Looking at your tank, it's pretty much only the faster-growing plants that are struggling, which does point to nutrient deficiency. If you start dosing P and K you might see an improvement just with those?

Re: carbon filter questions

PostPosted: Sat Apr 26, 2014 8:14 pm
by potterfish
Thanks for the information, your help has been priceless. I think I will hold off on the Co2 system at this time and take your advise and dose the plants with a supplement of P and K. Do you have any favorites that you would recommend? I did read about the Flourish Phosphorus that stated it should be used once or twice a week or to test the water with the test kit the have to try to raise the levels to 0.15-1.0mg/l, does this sound like what you was thinking also?
Just to make sure I'm keeping on track the P and K should be used with or without the twice a week of the Flourish that I'm using now?
I will use your input before placing an order and at the same time I want to order some filters without the carbon since that seems to be the common choice. I've never done this on any of my tanks so I'm confused :think: do I buy just some filter media bags and cut my carbon filters apart to use the frame or is there a better way?
Sorry for all the questions but I'm one of those guys who wants all the details before I make changes. Once again I REALLY appreciate your input and willingness to help me on this adventure, I think my plants and fish will look awesome and benefit from all the hard work.
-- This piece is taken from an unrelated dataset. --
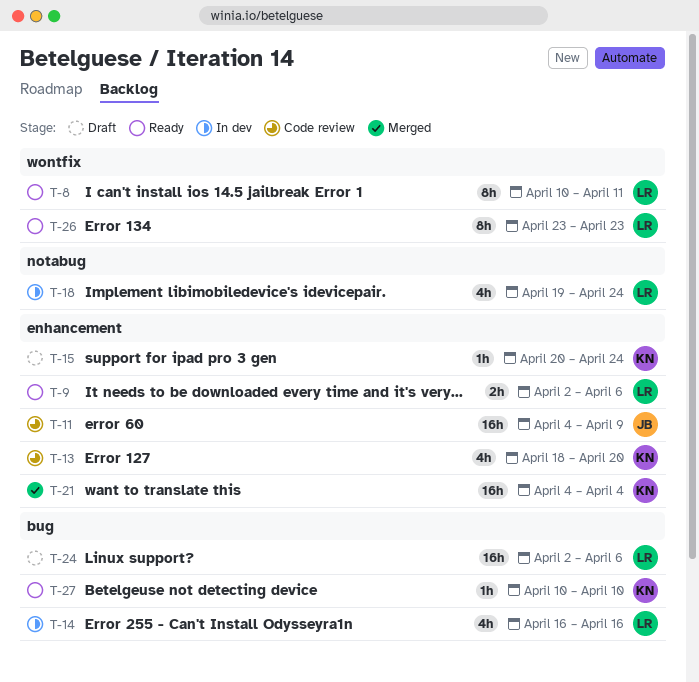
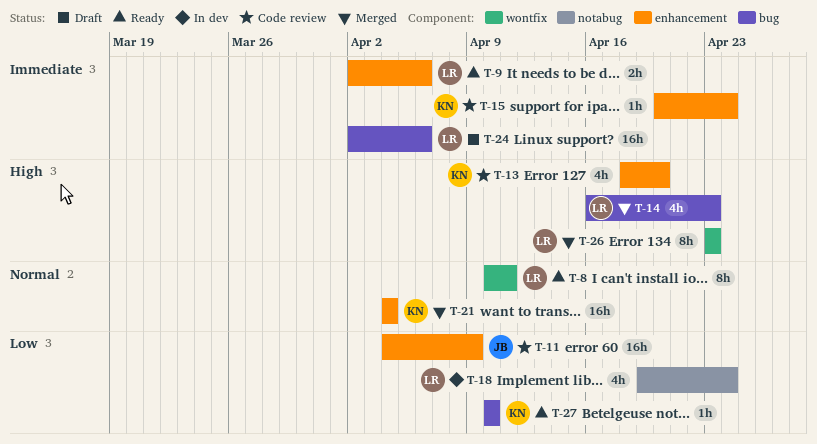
T-14, status: In dev -> Merged
T-14, due: Apr 16 -> Apr 23
T-15, status: Draft -> Code review
T-26, status: Ready -> Merged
Re: carbon filter questions

PostPosted: Tue Apr 29, 2014 1:00 pm
by freshfish
There are millions of different dosing strategies when it comes to using ferts for aquarium plants. My advice is to pick one (if you're using Seachem's products, the chart on their website would be a logical place to start) and see how your plants/tank respond, and adapt from there.

Keep in mind that under very low light, the plants will be growing very slowly, so demand for nutrients will be low.

As for your filters and carbon questions... there's no harm to leaving the carbon inside your filter cartridges. Or you can remove it if you like. Totally up to you. In your shoes, I'd probably wouldn't bother trying to remove it. Though I would still stuff a bag of Purigen in the filter somewhere, just because I'm such a big fan of how crystal clear it makes water.